Estimated read time: 3-4 minutes
This archived news story is available only for your personal, non-commercial use. Information in the story may be outdated or superseded by additional information. Reading or replaying the story in its archived form does not constitute a republication of the story.
SALT LAKE CITY — The Utah Pride Center announced Wednesday that it will voice its support for marriage equality to the U.S. Supreme Court in two pending cases.
In both the Defense of Marriage Act and Proposition 8 cases, the Utah Pride Center will file an amicus brief with the court. It hopes to raise an awareness of lesbian, gay, bisexual and transgender issues in Utah, as well as urge the court to scrutinize discrimination laws and recognize a federal right to marriage equality.
"I think, much like what happened in the South with civil rights, this is an opportunity the courts have to solve an overarching problem, and this opportunity may not come again in our lifetime," said Valerie Larabee, the center's executive director.
I think, much like what happened in the South with civil rights, this is an opportunity the courts have to solve an overarching problem and this opportunity may not come again in our lifetime.
–Valerie Larabee, Utah Pride Center
Others this week challenged the characterization of the Defense of Marriage Act as a civil rights issue.
The U.S. Conference of Catholic Bishops Tuesday filed amicus briefs in support of the federal Defense of Marriage Act and Proposition 8, both of which confirm the definition of marriage as the union of one man and one woman.
The brief cites case law to claim that "there is no fundamental right to marry a person of the same sex." A report by the Conference of Catholic Bishops notes that the brief states "as defined by courts, 'sexual orientation' is not a classification that should trigger heightened scrutiny," such as race or ethnicity would.
The Evangelical Lutheran Church of America, the Presbyterian Church (U.S.A.), and the Lutheran Immigration and Refugee Service were also a part of the filing.
Larabee said Utah's voice in the fight for marriage equality has been "distinguished" and "extremely visible" to the country, and the Utah Pride Center wants to make sure it takes part in the larger effort to support equal rights.
"The amicus brief is an important step for us in the community, and specifically for us as Utah Pride, because we have lifted many, many voices over the years as we work to change hearts and minds within this wonderful state," she said, "and also helped support those who are struggling in communities and families where our issues and our lives are so misunderstood."

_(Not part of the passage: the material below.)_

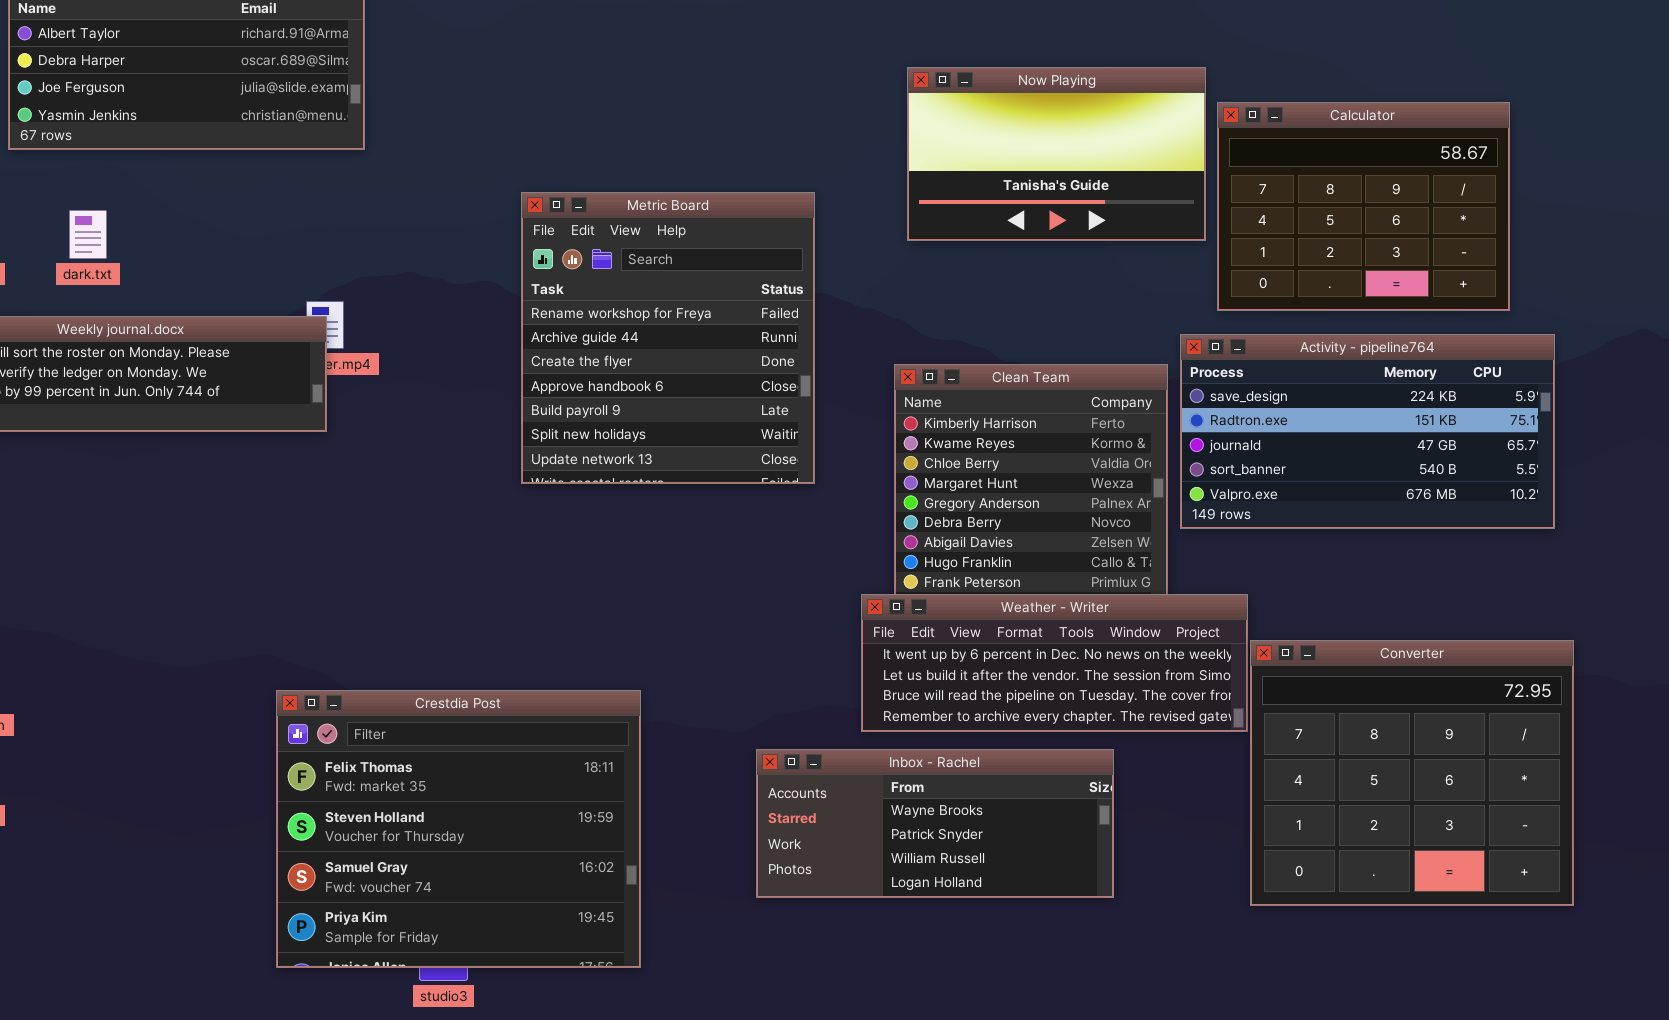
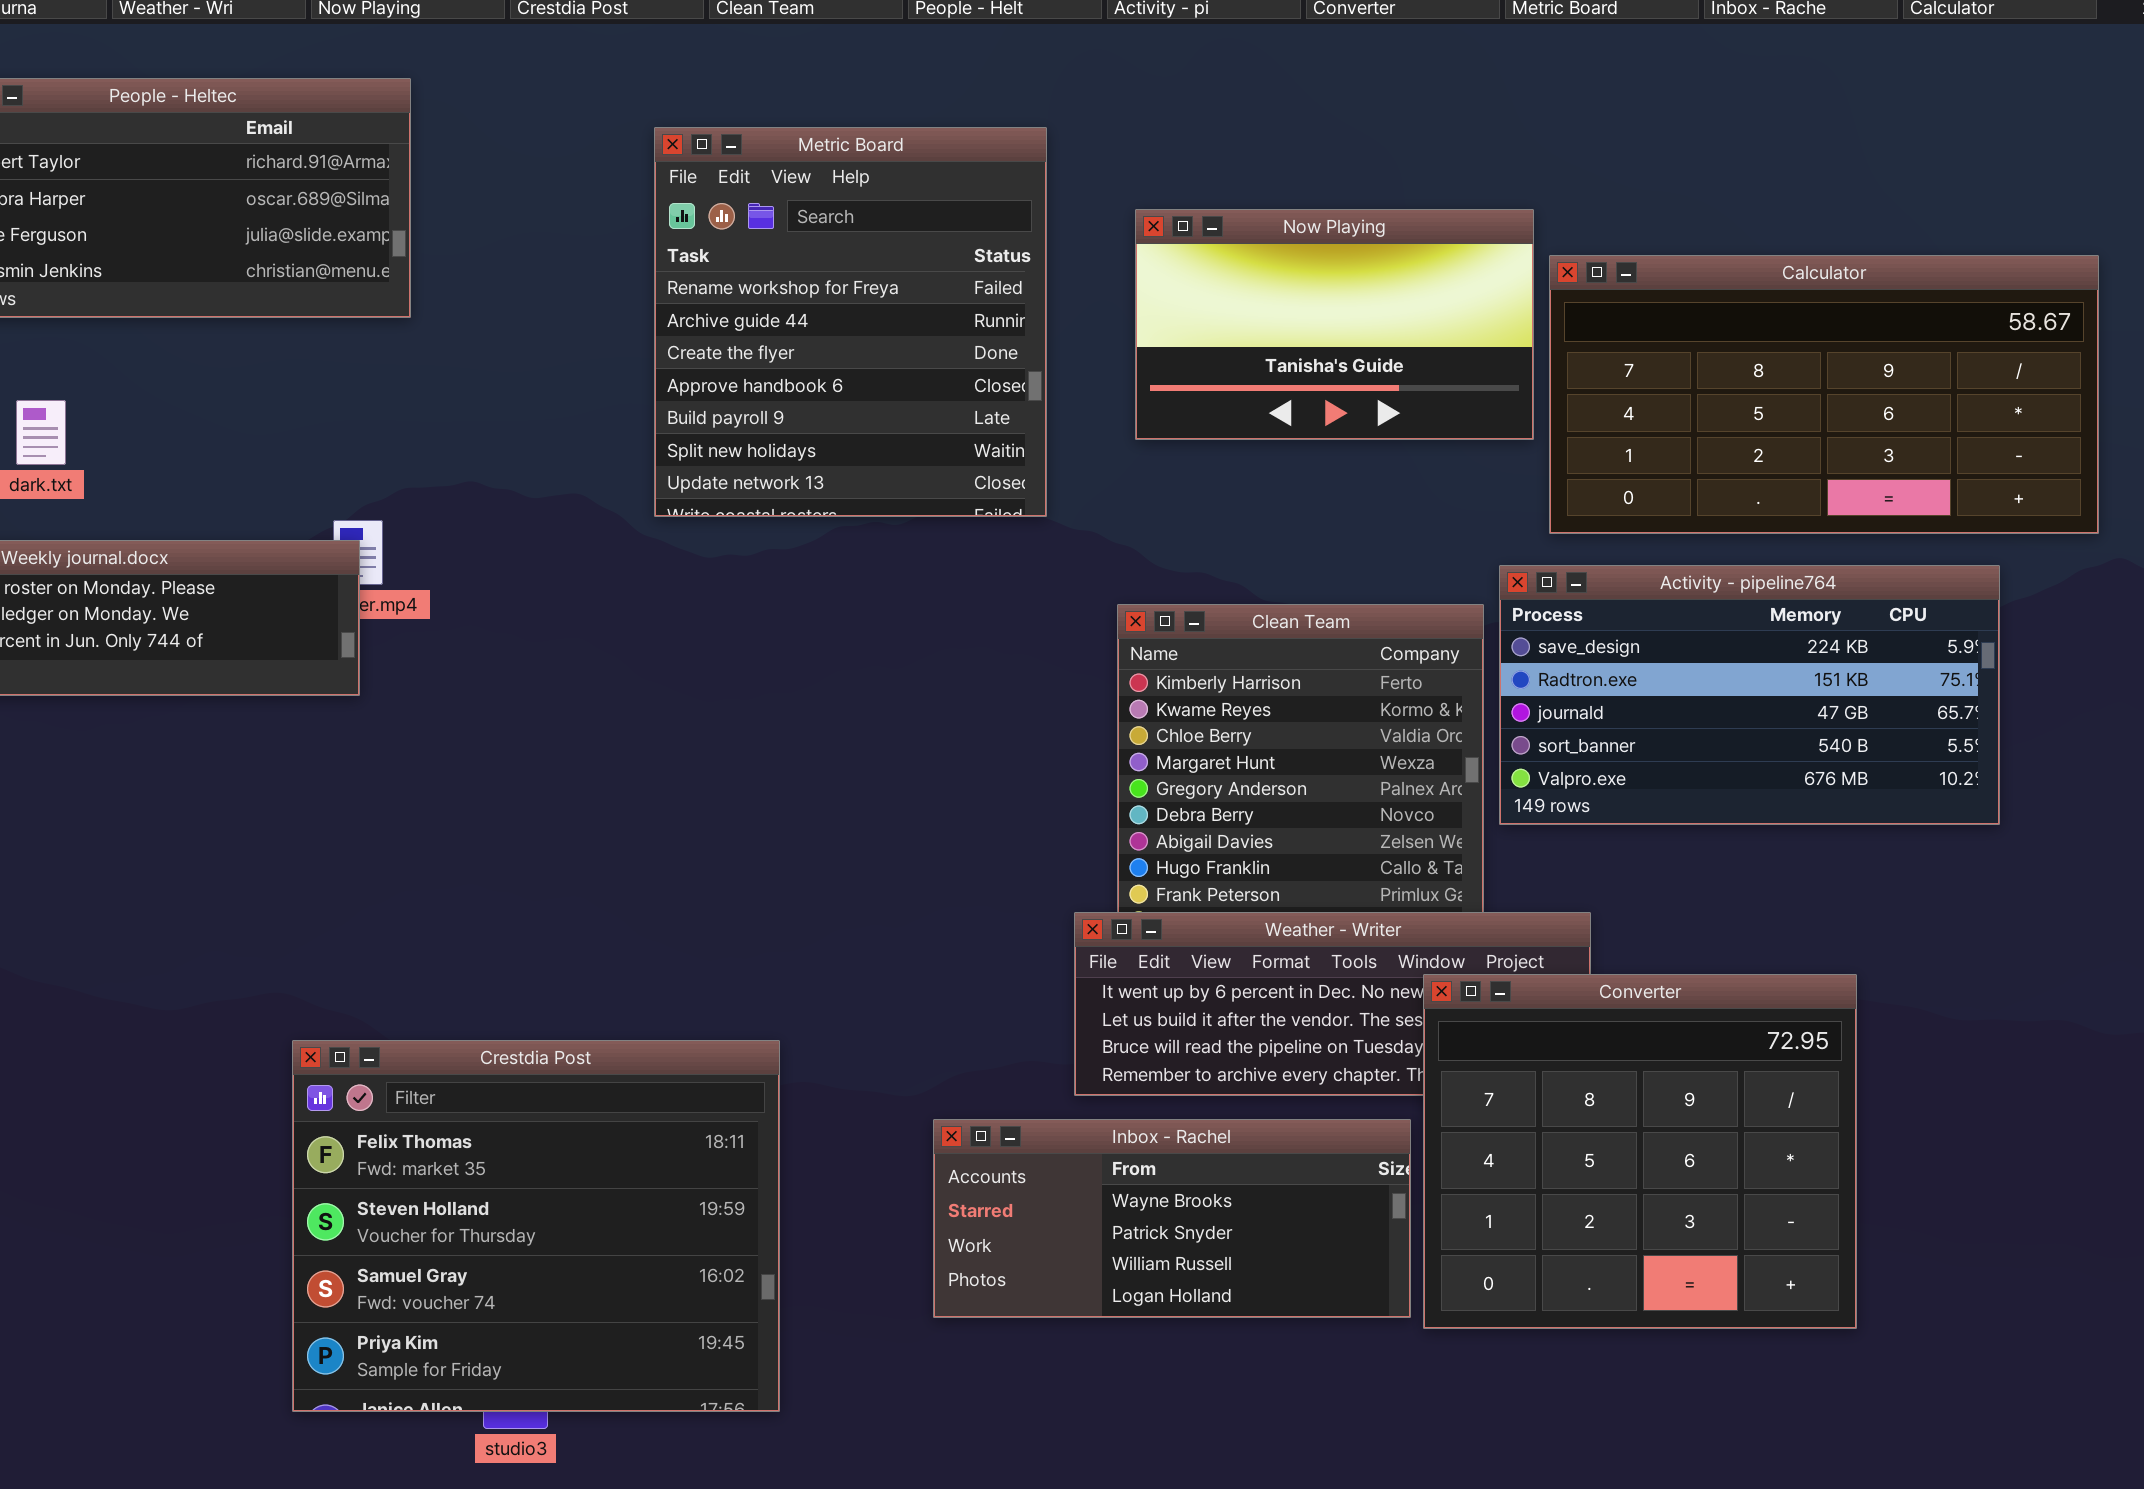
Calculator: [1217,102,1510,311] -> [1549,255,2099,534], resized
Metric Board: [521,192,815,484] -> [654,127,1047,517], moved
Converter: [1250,640,1574,906] -> [1423,974,1857,1329], moved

The center has hired Brett Tolman, former U.S. attorney for Utah, and Paul Burke, founding member of the Utah Democratic Lawyers Council, to represent it.
"The brief of the Utah Pride Center will describe the system of discrimination that has been set up in the state of Utah," Burke said. "The amicus brief of Utah Pride Center will argue that the United States Supreme Court recognize that laws affecting the LGBT community should be subjected to heightened judicial scrutiny, and the brief will also argue that the United States Supreme Court should also recognize a federal right to marriage equality."
Tolman said it is unclear how many other states may be filing amicus briefs as the deadlines are Feb. 28 and March 1, but he expects to see briefs filed on both sides of the cases. He said he hopes the court will be decisive and not leave room for states to continue with a "patchwork approach" to LGBT laws.
"Why this is significant is this brief is going to be saying to the Supreme Court: 'Please reach the ultimate issue of marriage equality,'" Tolman said. "I think it is a monumental moment. I think that it is a crossroads in our history that we will look back at as another opportunity for individuals to stand up and be counted on civil equality."